Task details: Keep the pictures out. Write out every line of the listing exactly.

Available data:
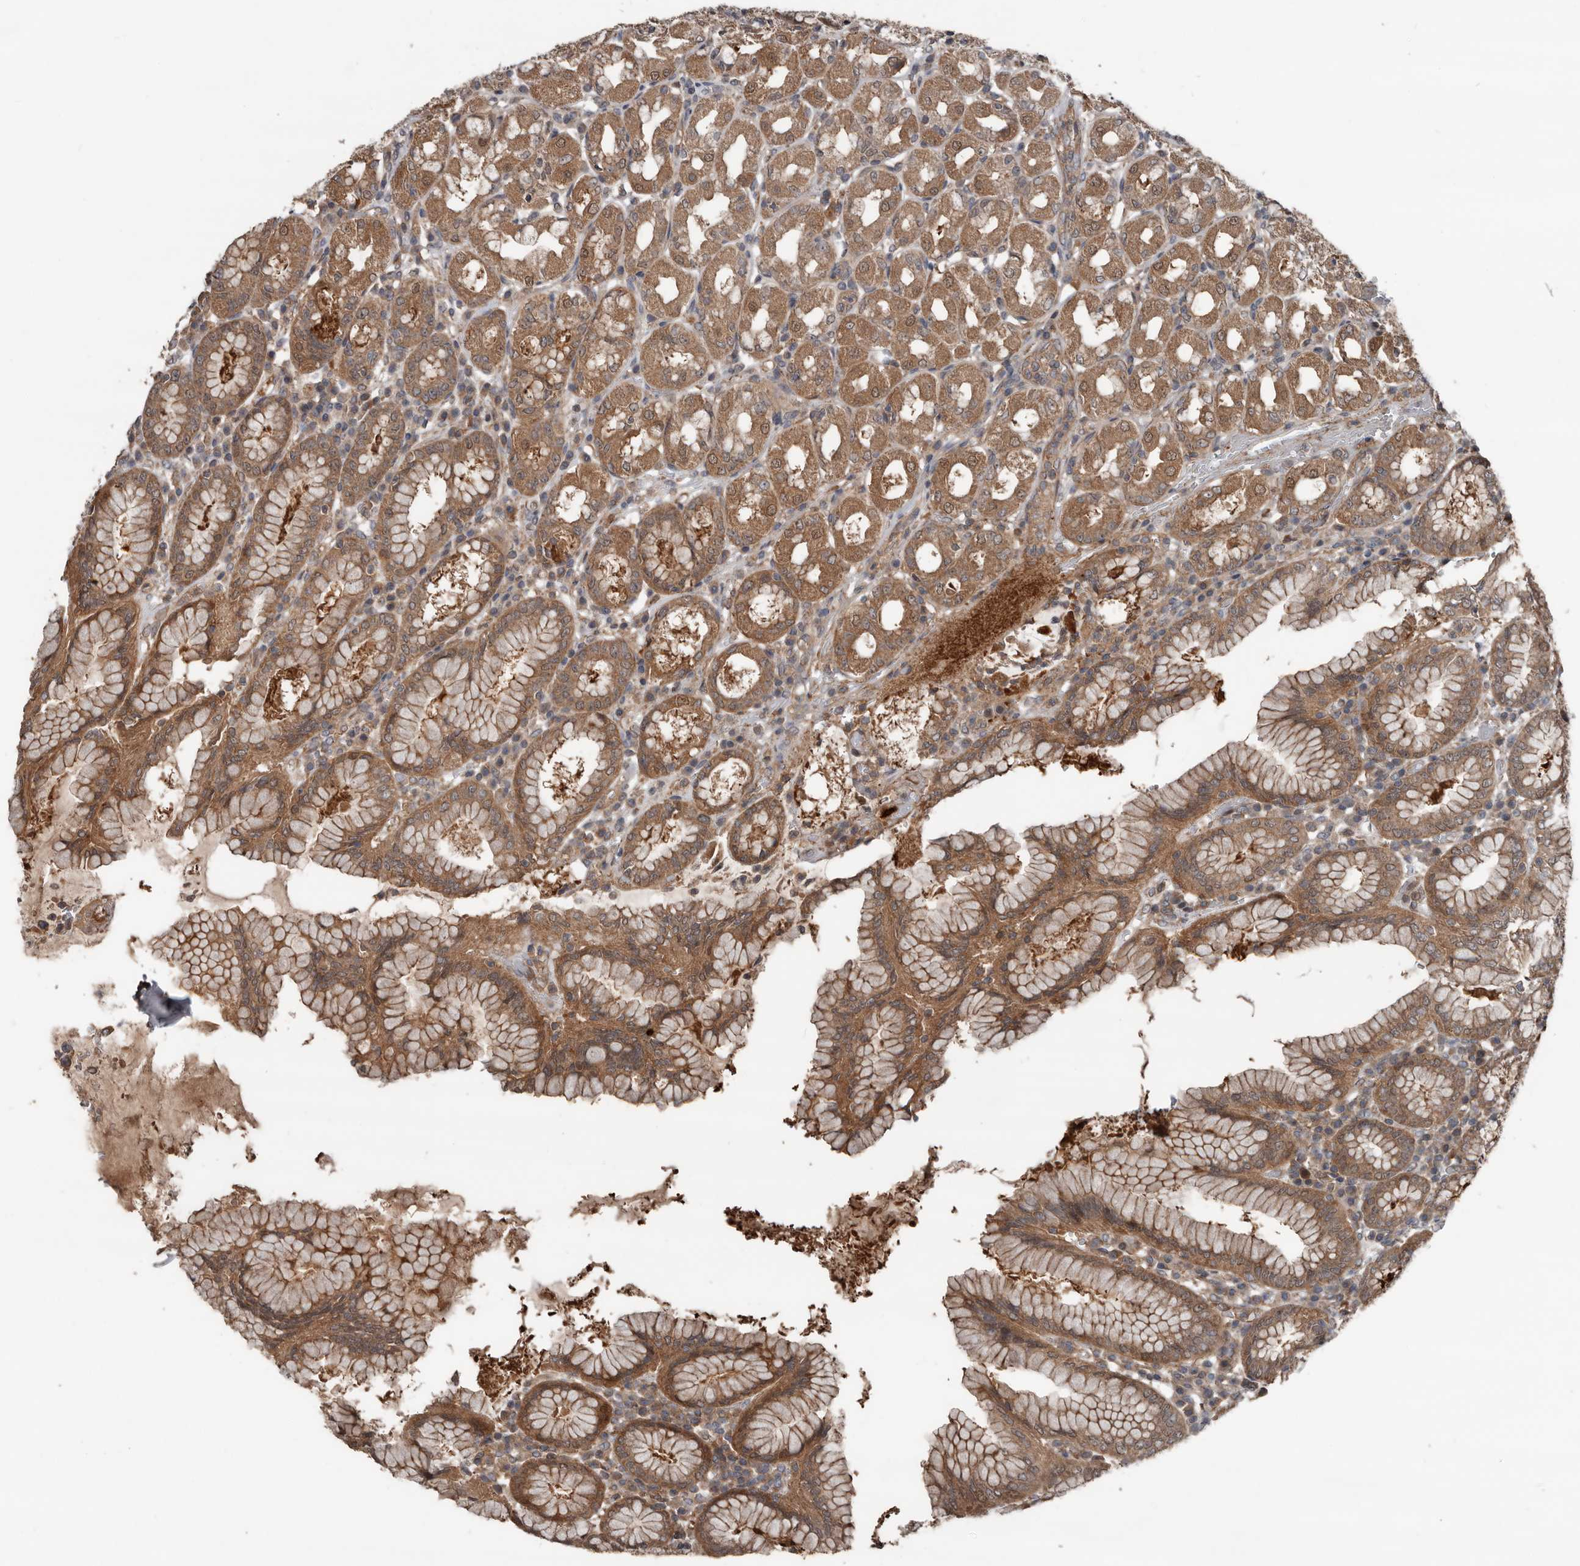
{"staining": {"intensity": "moderate", "quantity": ">75%", "location": "cytoplasmic/membranous"}, "tissue": "stomach", "cell_type": "Glandular cells", "image_type": "normal", "snomed": [{"axis": "morphology", "description": "Normal tissue, NOS"}, {"axis": "topography", "description": "Stomach"}, {"axis": "topography", "description": "Stomach, lower"}], "caption": "This histopathology image demonstrates immunohistochemistry staining of benign human stomach, with medium moderate cytoplasmic/membranous staining in approximately >75% of glandular cells.", "gene": "DNAJB4", "patient": {"sex": "female", "age": 56}}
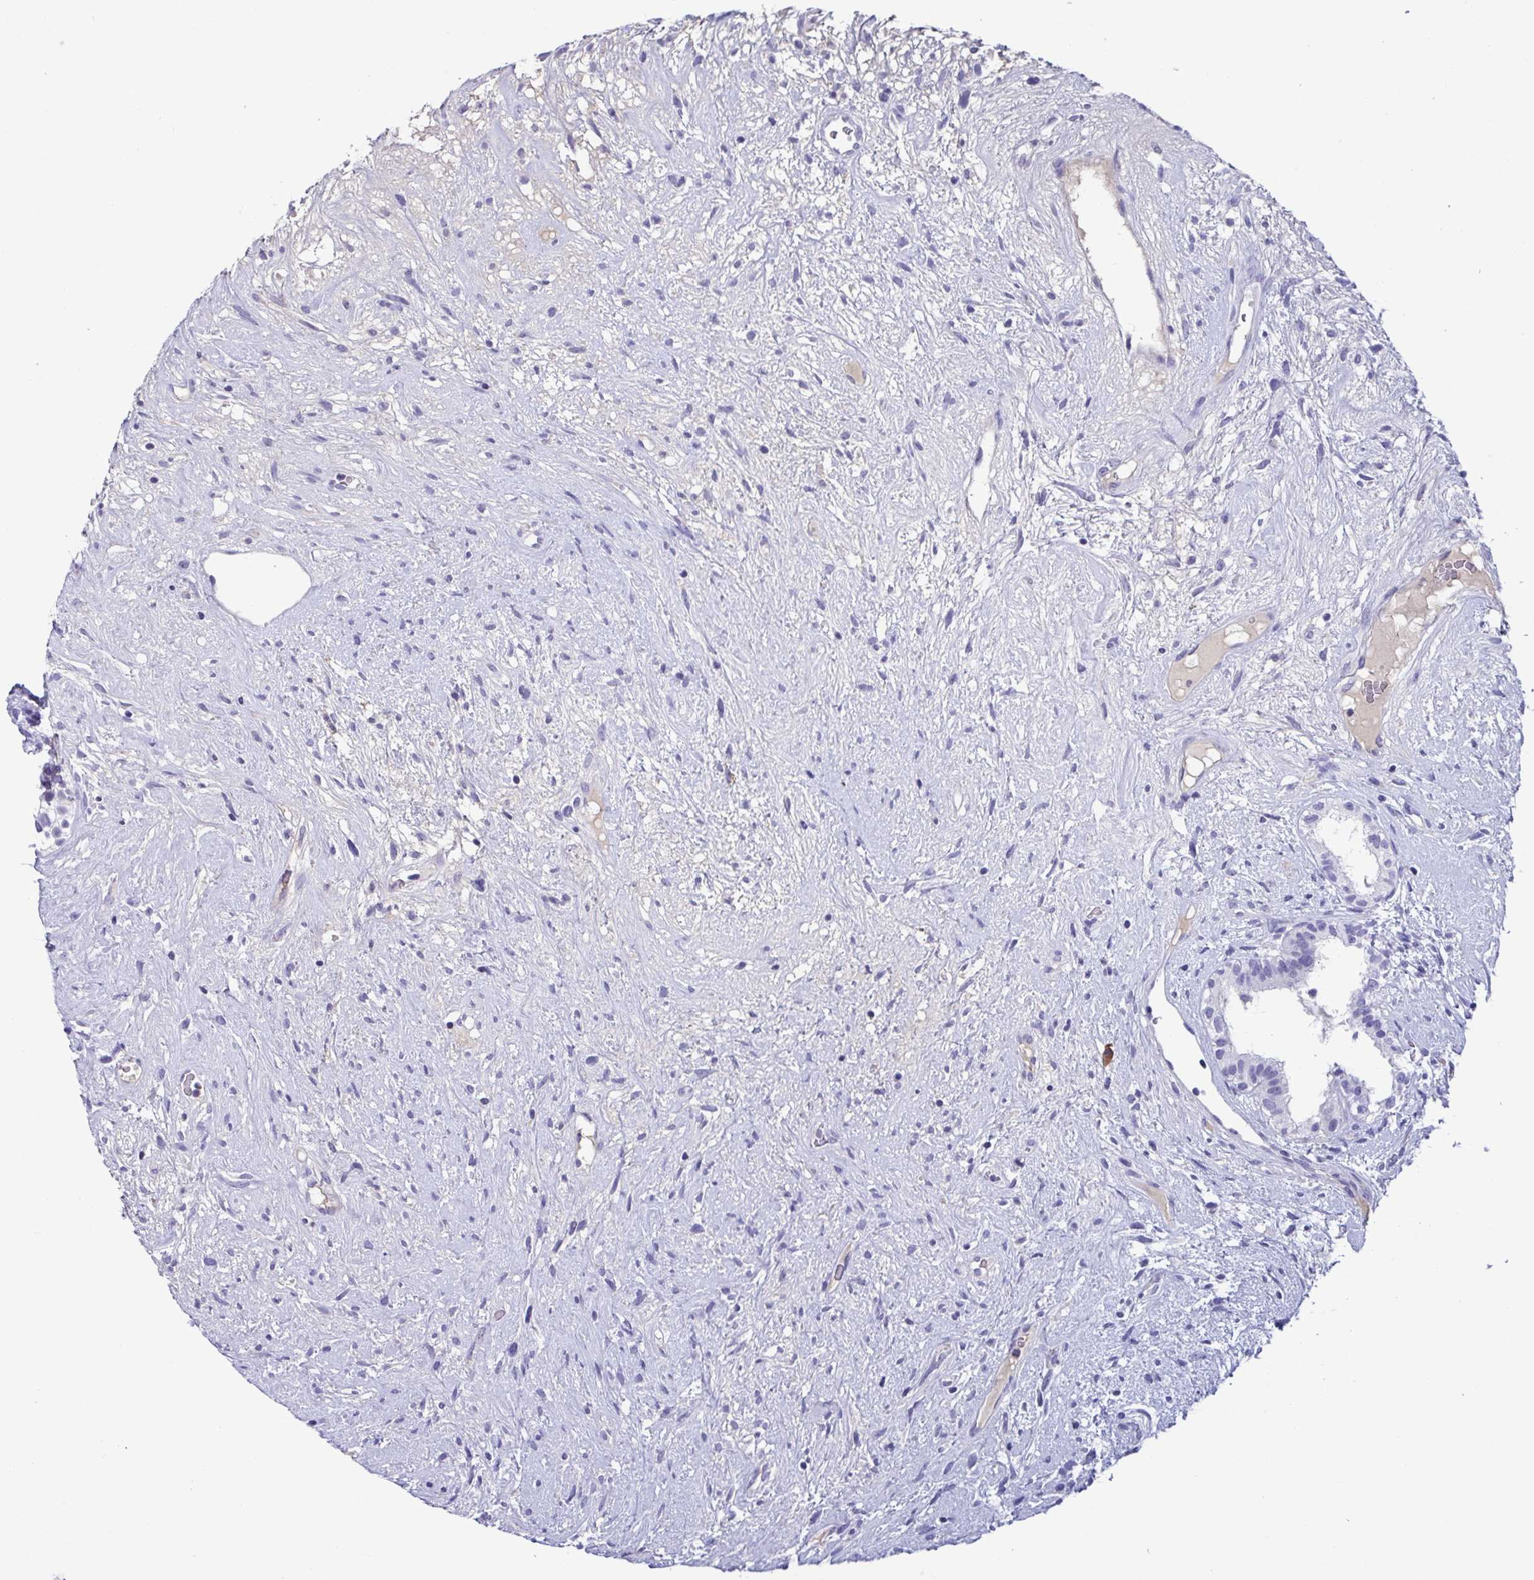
{"staining": {"intensity": "negative", "quantity": "none", "location": "none"}, "tissue": "testis cancer", "cell_type": "Tumor cells", "image_type": "cancer", "snomed": [{"axis": "morphology", "description": "Seminoma, NOS"}, {"axis": "morphology", "description": "Carcinoma, Embryonal, NOS"}, {"axis": "topography", "description": "Testis"}], "caption": "Testis cancer stained for a protein using immunohistochemistry shows no staining tumor cells.", "gene": "MS4A14", "patient": {"sex": "male", "age": 41}}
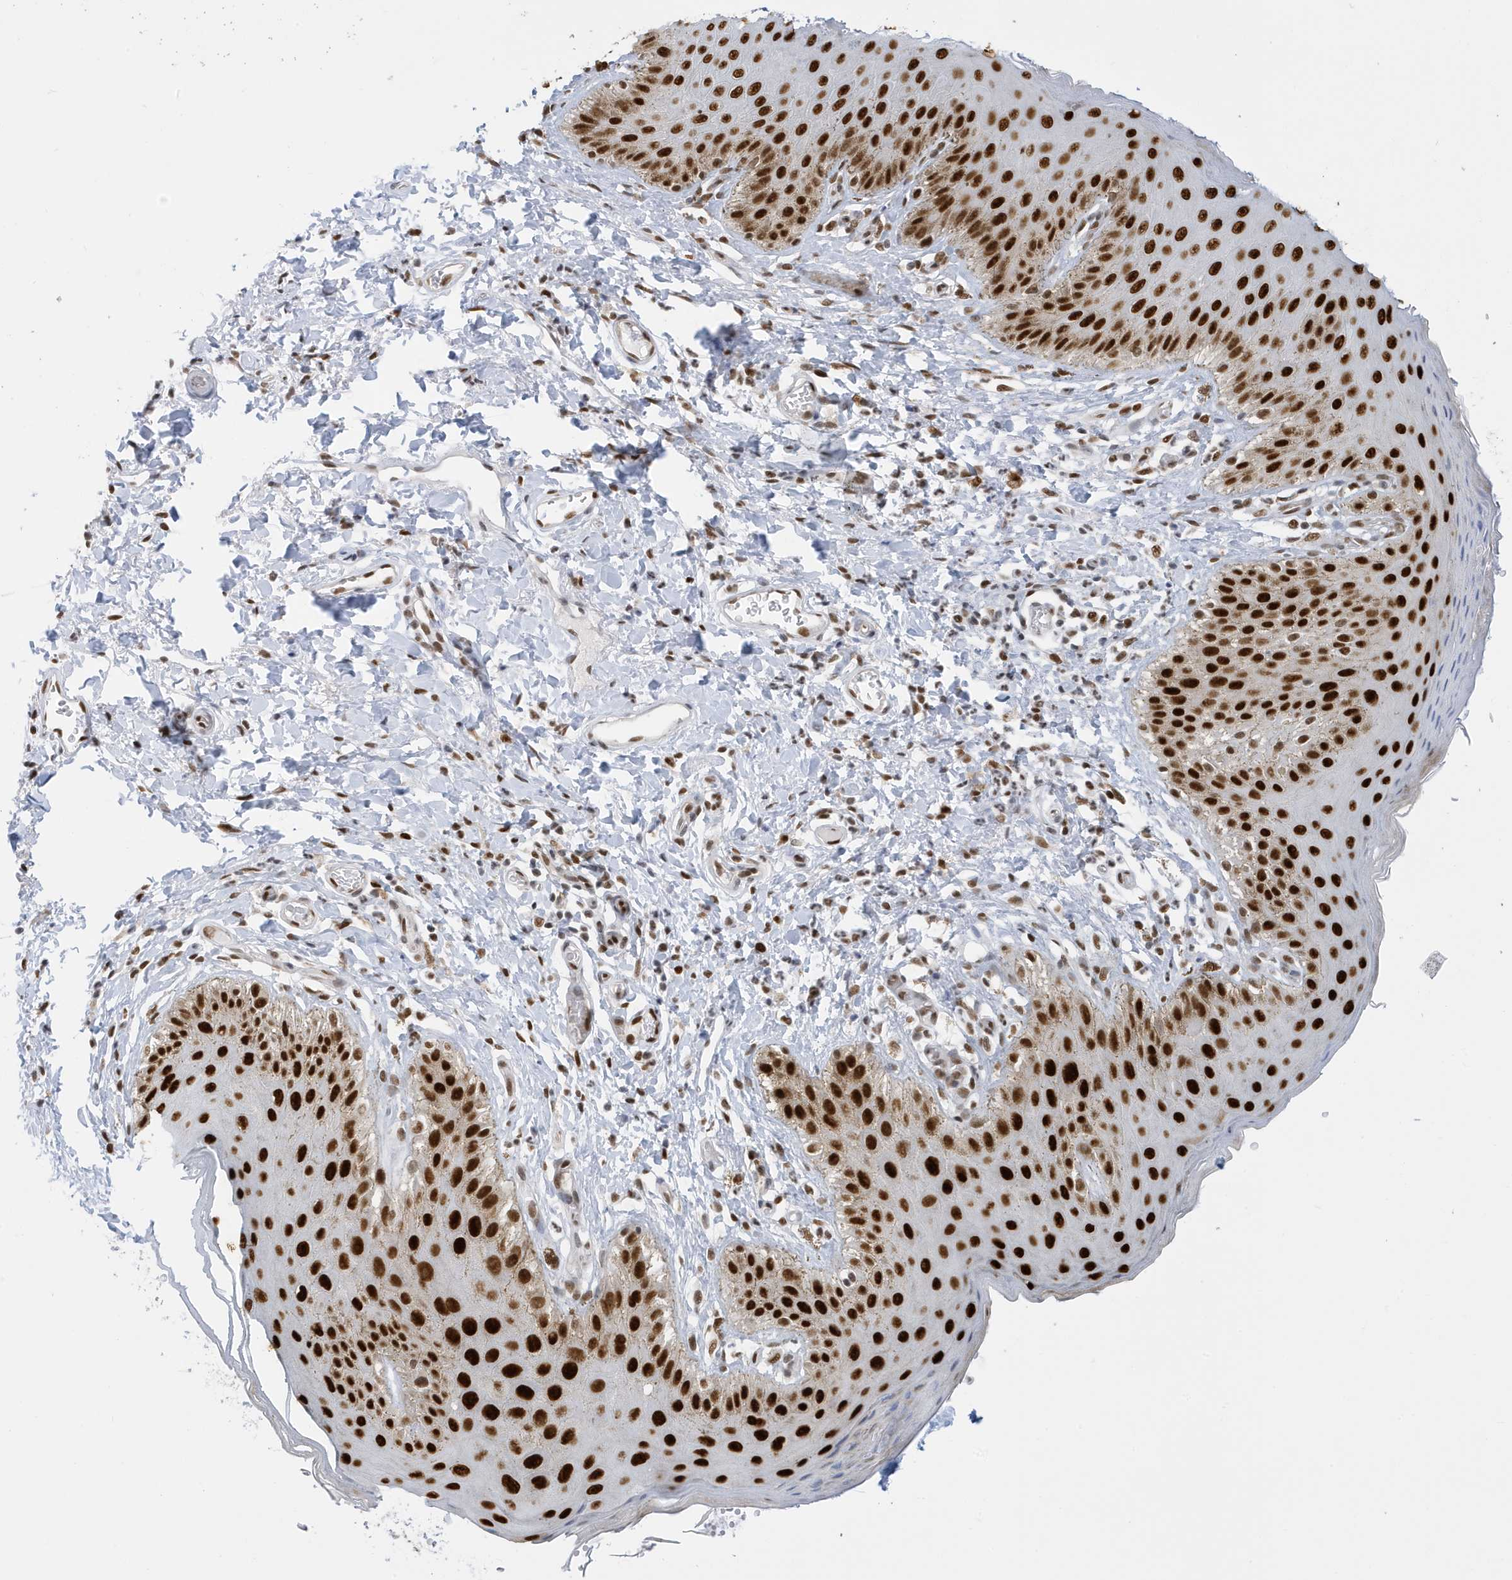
{"staining": {"intensity": "strong", "quantity": ">75%", "location": "nuclear"}, "tissue": "skin", "cell_type": "Epidermal cells", "image_type": "normal", "snomed": [{"axis": "morphology", "description": "Normal tissue, NOS"}, {"axis": "topography", "description": "Anal"}], "caption": "Protein staining exhibits strong nuclear positivity in approximately >75% of epidermal cells in unremarkable skin.", "gene": "PCYT1A", "patient": {"sex": "male", "age": 44}}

Expected answer:
{"staining": {"intensity": "moderate", "quantity": ">75%", "location": "cytoplasmic/membranous"}, "tissue": "stomach", "cell_type": "Glandular cells", "image_type": "normal", "snomed": [{"axis": "morphology", "description": "Normal tissue, NOS"}, {"axis": "topography", "description": "Stomach"}, {"axis": "topography", "description": "Stomach, lower"}], "caption": "This histopathology image demonstrates immunohistochemistry staining of benign human stomach, with medium moderate cytoplasmic/membranous staining in approximately >75% of glandular cells.", "gene": "DNAJB4", "patient": {"sex": "female", "age": 56}}
{"staining": {"intensity": "negative", "quantity": "none", "location": "none"}, "tissue": "testis cancer", "cell_type": "Tumor cells", "image_type": "cancer", "snomed": [{"axis": "morphology", "description": "Seminoma, NOS"}, {"axis": "morphology", "description": "Carcinoma, Embryonal, NOS"}, {"axis": "topography", "description": "Testis"}], "caption": "Testis cancer stained for a protein using immunohistochemistry shows no staining tumor cells.", "gene": "MS4A14", "patient": {"sex": "male", "age": 41}}
{"staining": {"intensity": "strong", "quantity": ">75%", "location": "nuclear"}, "tissue": "skin", "cell_type": "Epidermal cells", "image_type": "normal", "snomed": [{"axis": "morphology", "description": "Normal tissue, NOS"}, {"axis": "topography", "description": "Anal"}], "caption": "Protein staining exhibits strong nuclear positivity in approximately >75% of epidermal cells in unremarkable skin.", "gene": "PCYT1A", "patient": {"sex": "male", "age": 44}}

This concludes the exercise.